It was during my high school and college years that my cultural sensitivities (or lack thereof) were influenced by a television show called Mystery Science Theater 3000 (MST3K). When I heard that cast member/writer Kevin Murphy (Tom Servo, et al) is a fan of author Kurt Vonnegut, I decided to dig deeper. I borrowed a copy of Slaughterhouse Five from the University library and read it cover-to-cover in a couple of days. Who knows what important lesson I missed while skipping another session of Introduction to Computers, undergraduate course catalog #CPS150, but whatever it was, I’m sure it wasn’t as beautiful as the bombs of Dresden reassembling and going back into the planes. If that last sentence doesn’t make sense, well… so it goes.
I still read Vonnegut from time to time. Last night I came across a section from his book Timequake that still rattles in my brain this morning. I would’ve taken the time to type it out, but someone on the google already did that. So it goes:
My uncle Alex Vonnegut, a Harvard-educated life insurance salesman who lived at 5033 North Pennsylvania Street, taught me something very important.
He said that when things were really going well we should be sure to NOTICE it. He was talking about simple occasions, not great victories: maybe drinking lemonade on a hot afternoon in the shade, or smelling the aroma of a nearby bakery; or fishing, and not caring if we catch anything or not, or hearing somebody all alone playing a piano really well in the house next door.
Uncle Alex urged me to say this out loud during such epiphanies: “If this isn’t nice, what is?”

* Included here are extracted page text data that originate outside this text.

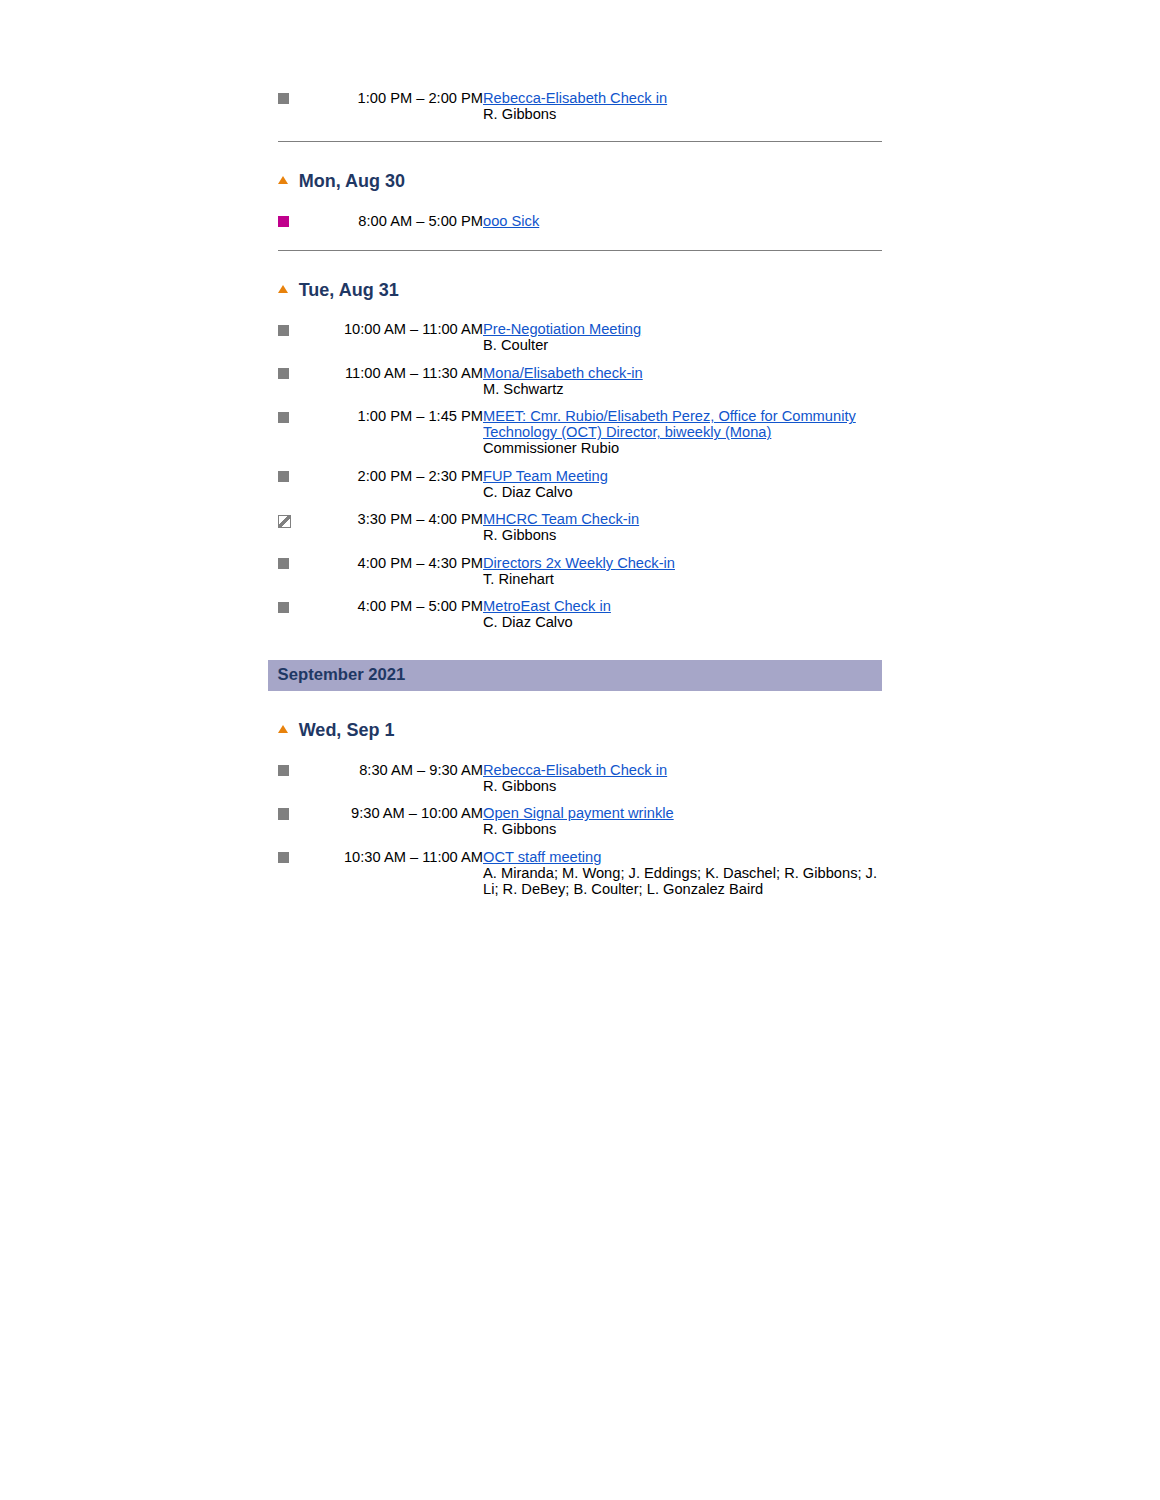| | 1:00 PM – 2:00 PM | Rebecca-Elisabeth Check in R. Gibbons |
Mon, Aug 30
| | 8:00 AM – 5:00 PM | ooo Sick |
Tue, Aug 31
| | 10:00 AM – 11:00 AM | Pre-Negotiation Meeting B. Coulter |
| | 11:00 AM – 11:30 AM | Mona/Elisabeth check-in M. Schwartz |
| | 1:00 PM – 1:45 PM | MEET: Cmr. Rubio/Elisabeth Perez, Office for Community Technology (OCT) Director, biweekly (Mona) Commissioner Rubio |
| | 2:00 PM – 2:30 PM | FUP Team Meeting C. Diaz Calvo |
| | 3:30 PM – 4:00 PM | MHCRC Team Check-in R. Gibbons |
| | 4:00 PM – 4:30 PM | Directors 2x Weekly Check-in T. Rinehart |
| | 4:00 PM – 5:00 PM | MetroEast Check in C. Diaz Calvo |
September 2021
Wed, Sep 1
| | 8:30 AM – 9:30 AM | Rebecca-Elisabeth Check in R. Gibbons |
| | 9:30 AM – 10:00 AM | Open Signal payment wrinkle R. Gibbons |
| | 10:30 AM – 11:00 AM | OCT staff meeting A. Miranda; M. Wong; J. Eddings; K. Daschel; R. Gibbons; J. Li; R. DeBey; B. Coulter; L. Gonzalez Baird |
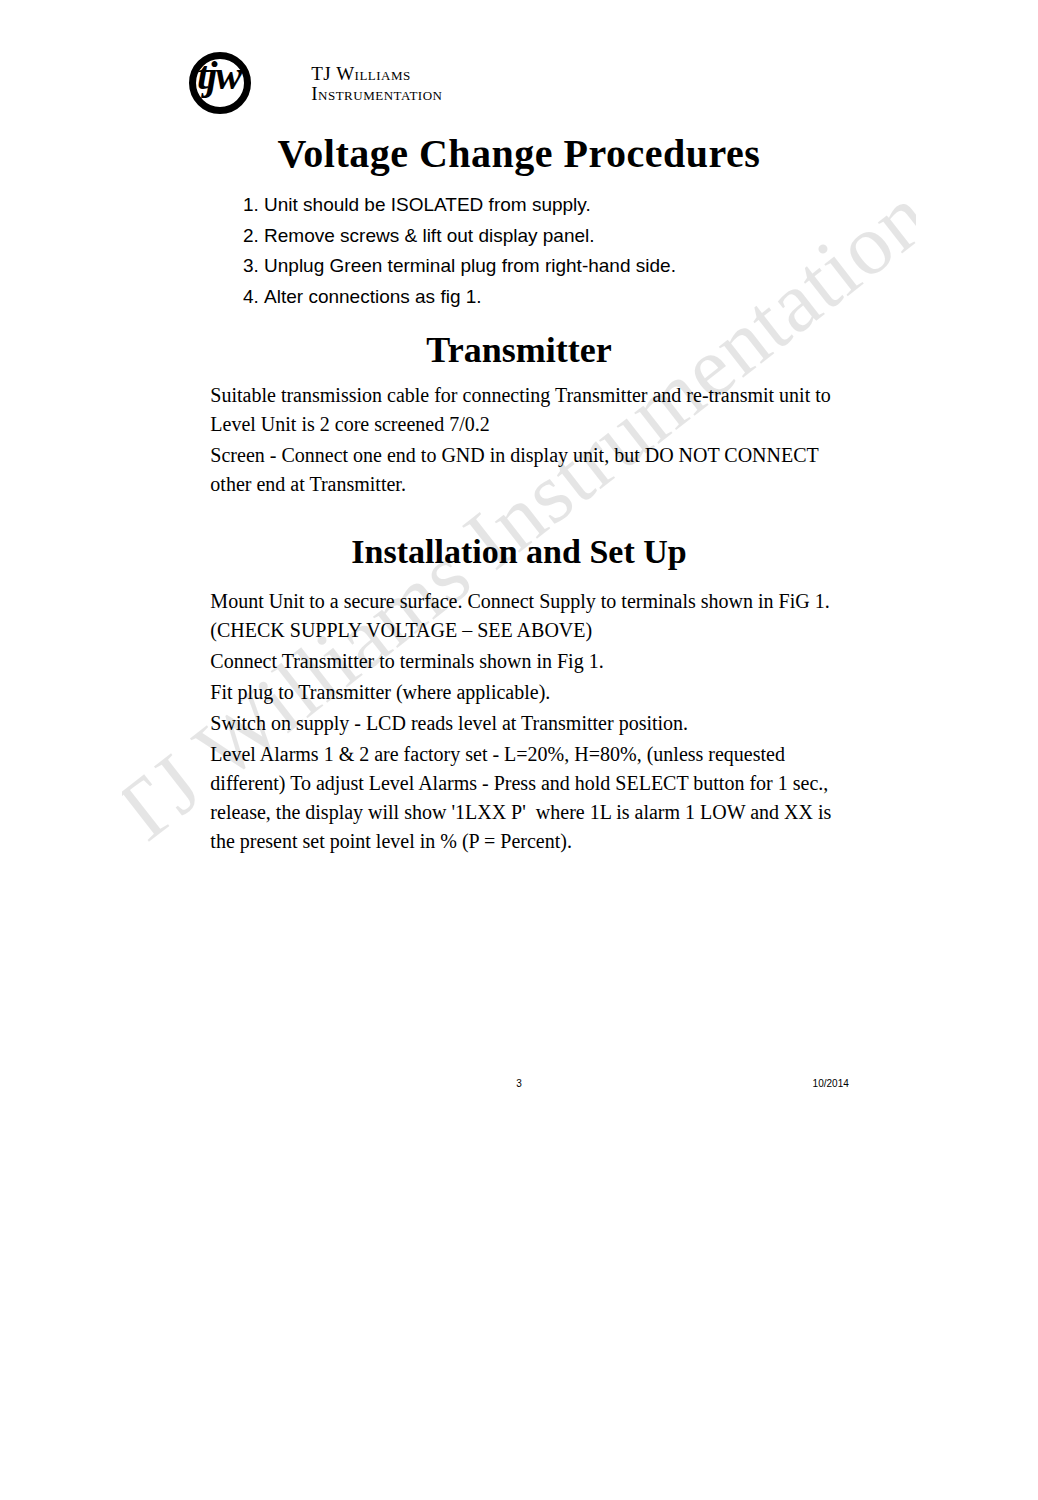TJ Williams Instrumentation
tjw
TJ Williams
Instrumentation
Voltage Change Procedures
Unit should be ISOLATED from supply.
Remove screws & lift out display panel.
Unplug Green terminal plug from right-hand side.
Alter connections as fig 1.
Transmitter
Suitable transmission cable for connecting Transmitter and re-transmit unit to Level Unit is 2 core screened 7/0.2
Screen - Connect one end to GND in display unit, but DO NOT CONNECT other end at Transmitter.
Installation and Set Up
Mount Unit to a secure surface. Connect Supply to terminals shown in FiG 1. (CHECK SUPPLY VOLTAGE – SEE ABOVE)
Connect Transmitter to terminals shown in Fig 1.
Fit plug to Transmitter (where applicable).
Switch on supply - LCD reads level at Transmitter position.
Level Alarms 1 & 2 are factory set - L=20%, H=80%, (unless requested different) To adjust Level Alarms - Press and hold SELECT button for 1 sec., release, the display will show '1LXX P' where 1L is alarm 1 LOW and XX is the present set point level in % (P = Percent).
3
10/2014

This caught my attention because, as Vonnegut points out elsewhere, we human beings tend to notice when we’re unhappy but rarely notice when we’re happy. True? I think so. True of me, for certain. Every person longs for happiness.
Religions of the world offer different solutions to happiness. Buddha would suggest that the secret is to totally eliminate desire. Judaism acknowledges that we’re going to suffer (and that’s about it). Hinduism teaches that you can have anything you want, as long as you want the right stuff and/or can wait for the right life. Interestingly, just about every religious construct acknowledges the same issue Vonnegut points out: we are very aware that something’s not right and that things could be much, much better.

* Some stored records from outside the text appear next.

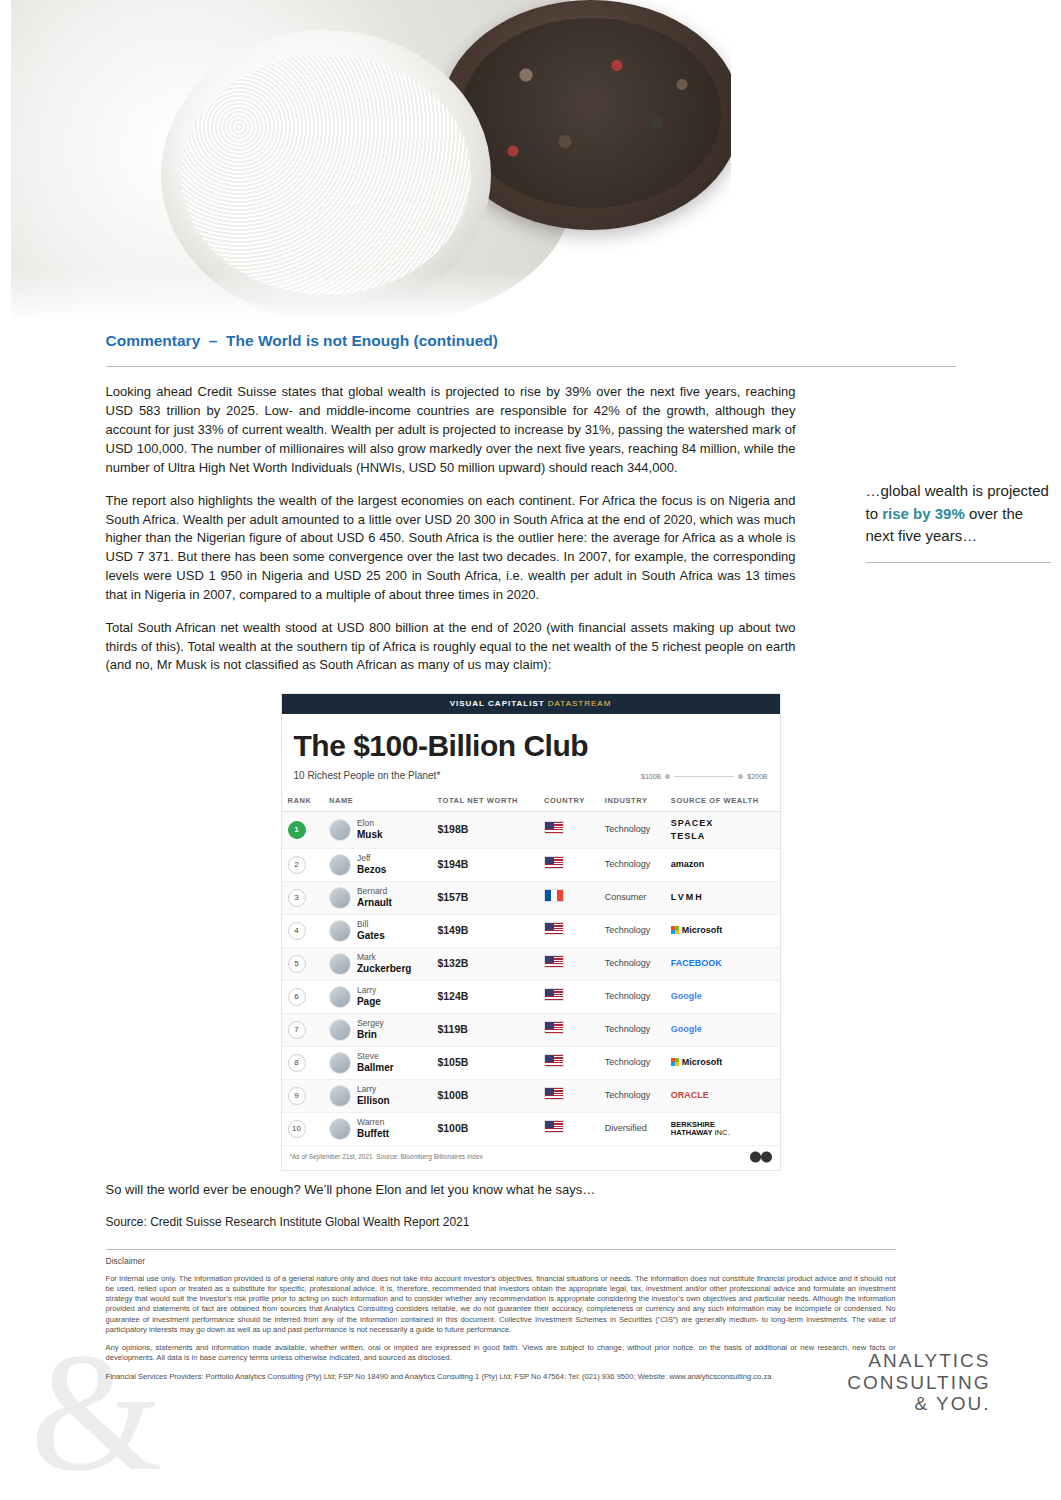&
Commentary – The World is not Enough (continued)
Looking ahead Credit Suisse states that global wealth is projected to rise by 39% over the next five years, reaching USD 583 trillion by 2025. Low- and middle-income countries are responsible for 42% of the growth, although they account for just 33% of current wealth. Wealth per adult is projected to increase by 31%, passing the watershed mark of USD 100,000. The number of millionaires will also grow markedly over the next five years, reaching 84 million, while the number of Ultra High Net Worth Individuals (HNWIs, USD 50 million upward) should reach 344,000.
The report also highlights the wealth of the largest economies on each continent. For Africa the focus is on Nigeria and South Africa. Wealth per adult amounted to a little over USD 20 300 in South Africa at the end of 2020, which was much higher than the Nigerian figure of about USD 6 450. South Africa is the outlier here: the average for Africa as a whole is USD 7 371. But there has been some convergence over the last two decades. In 2007, for example, the corresponding levels were USD 1 950 in Nigeria and USD 25 200 in South Africa, i.e. wealth per adult in South Africa was 13 times that in Nigeria in 2007, compared to a multiple of about three times in 2020.
Total South African net wealth stood at USD 800 billion at the end of 2020 (with financial assets making up about two thirds of this). Total wealth at the southern tip of Africa is roughly equal to the net wealth of the 5 richest people on earth (and no, Mr Musk is not classified as South African as many of us may claim):
…global wealth is projected to rise by 39% over the next five years…
VISUAL CAPITALIST DATASTREAM
The $100-Billion Club
10 Richest People on the Planet* $100B $200B
| Rank | Name | Total Net Worth | Country | Industry | Source of Wealth |
| --- | --- | --- | --- | --- | --- |
| 1 | Elon Musk | $198B | | Technology | SPACEX TESLA |
| 2 | Jeff Bezos | $194B | | Technology | amazon |
| 3 | Bernard Arnault | $157B | | Consumer | LVMH |
| 4 | Bill Gates | $149B | | Technology | Microsoft |
| 5 | Mark Zuckerberg | $132B | | Technology | FACEBOOK |
| 6 | Larry Page | $124B | | Technology | Google |
| 7 | Sergey Brin | $119B | | Technology | Google |
| 8 | Steve Ballmer | $105B | | Technology | Microsoft |
| 9 | Larry Ellison | $100B | | Technology | ORACLE |
| 10 | Warren Buffett | $100B | | Diversified | BERKSHIRE HATHAWAY INC. |
*As of September 21st, 2021 Source: Bloomberg Billionaires Index
So will the world ever be enough? We’ll phone Elon and let you know what he says…
Source: Credit Suisse Research Institute Global Wealth Report 2021
Disclaimer
For internal use only. The information provided is of a general nature only and does not take into account investor’s objectives, financial situations or needs. The information does not constitute financial product advice and it should not be used, relied upon or treated as a substitute for specific, professional advice. It is, therefore, recommended that investors obtain the appropriate legal, tax, investment and/or other professional advice and formulate an investment strategy that would suit the investor’s risk profile prior to acting on such information and to consider whether any recommendation is appropriate considering the investor’s own objectives and particular needs. Although the information provided and statements of fact are obtained from sources that Analytics Consulting considers reliable, we do not guarantee their accuracy, completeness or currency and any such information may be incomplete or condensed. No guarantee of investment performance should be inferred from any of the information contained in this document. Collective Investment Schemes in Securities (“CIS”) are generally medium- to long-term investments. The value of participatory interests may go down as well as up and past performance is not necessarily a guide to future performance.
Any opinions, statements and information made available, whether written, oral or implied are expressed in good faith. Views are subject to change, without prior notice, on the basis of additional or new research, new facts or developments. All data is in base currency terms unless otherwise indicated, and sourced as disclosed.
Financial Services Providers: Portfolio Analytics Consulting (Pty) Ltd; FSP No 18490 and Analytics Consulting 1 (Pty) Ltd; FSP No 47564; Tel: (021) 936 9500; Website: www.analyticsconsulting.co.za
ANALYTICS
CONSULTING
& YOU.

Christianity offers the gospel – a word that means good news. This good news is relevant because we’re especially aware of the bad news. This good news is realistic because it acknowledges that something isn’t right. This good news is effective because it kills the problem at the root. This good news is eternal because our desire doesn’t go away but is satisfied by our Maker.
Jesus Christ relates to us in a way that no other religion has to offer. God becomes one of us and endures our world (our unhappiness) for a lifetime. Granted, Jesus only made it to 33 years old, but that was much older 2,000 years ago than it is now. He didn’t die of old age, though. After experiencing firsthand the sorrows and joys of humanity, He was killed… by the very people He came to save.
Something happens when we interact with someone who has suffered like us, and Jesus certainly has. We feel a connection that runs deeper than a friendly hello. A soul-to-soul connection, which we often shy away from because we don’t want to be really known like that because it’s a little embarrassing — if not outright shameful. Jesus looks at us, knows us, understands us, and loves us (anyway). How does He demonstrate this love? While we were still sinners, Christ died for us. Very rarely will someone die for a person, especially a bad person. Jesus died for the worst people, including me. Follow Him and you’ll be rescued, too. This is good news.
The rescue begins now. Jesus taught people looking for happiness to find it by seeking the Father. In so doing, we expand the Kingdom of God and not our kingdom. We look for provision from His hand. We find forgiveness through Christ. We seek shelter from the evil at work in us and around us. This is the essence of the Lord’s Prayer (Matthew 6:9-13).
I think God created us to be happy. Deeper still, God created us to be joyful. Deeper yet, God created us to have every need met in Him. Sin breaks that connection and must be repaired. That’s what the cross of Christ does, and that’s where we find forgiveness and connection.
A life change like that should affect our perspective on everything, yes? That’s where Uncle Alex reminds us of the spiritual practice of finding God at work around us. I don’t think he meant it that way, but that’s how I see it this morning. In light of another day provided by the Father, citizenship in the Kingdom through Christ, every provision met, and protection from evil, it seems fitting to say If this isn’t nice, what is?